All,
Having reviewed StackOverflow and the wider internet, I am still struggling to efficiently calculate Percentiles using LINQ.
Where a percentile is a measure used in statistics indicating the value below which a given percentage of observations in a group of observations fall. The below example attempts to convert a list of values, to an array where each (unique) value is represented with is associated percentile. The min() and max() of the list are necessarily the 0% and 100% of the returned array percentiles.

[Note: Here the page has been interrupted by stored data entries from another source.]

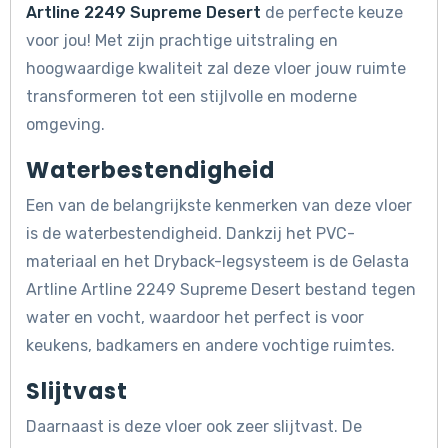
Artline 2249 Supreme Desert
de perfecte keuze
voor jou! Met zijn prachtige uitstraling en
hoogwaardige kwaliteit zal deze vloer jouw ruimte
transformeren tot een stijlvolle en moderne
omgeving.
Waterbestendigheid
Een van de belangrijkste kenmerken van deze vloer
is de waterbestendigheid. Dankzij het PVC-
materiaal en het Dryback-legsysteem is de Gelasta
Artline Artline 2249 Supreme Desert bestand tegen
water en vocht, waardoor het perfect is voor
keukens, badkamers en andere vochtige ruimtes.
Slijtvast
Daarnaast is deze vloer ook zeer slijtvast. De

Using LINQPad, the below code generates the required output a VP[]:
This can be interpreted as: - At 0% the minimum value is 1 - At 100% the maximum value is 3 - At 50% between the minimum and maximum the value is 2
void Main()
{
var list = new List<double> {1,2,3};
double denominator = list.Count - 1;
var answer = list.Select(x => new VP
{
Value = x,
Percentile = list.Count(y => x > y) / denominator
})
//.GroupBy(grp => grp.Value) --> commented out until attempted duplicate solution
.ToArray();
answer.Dump();
}
public struct VP
{
public double Value;
public double Percentile;
}
However, this returns an incorrect VP[] when the "list" contains duplicate entries (e.g. 1,2,**2,**3) :
My attempts to group by unique values in the list (by including ".GroupBy(grp => grp.Value)") have failed to yield the desired result (Value =2, & Percentile = 0.666) :
All suggestions are welcome. Including whether this is an efficient approach given the repeated iteration with "list.Count(y => x > y)".
As always, thanks Shannon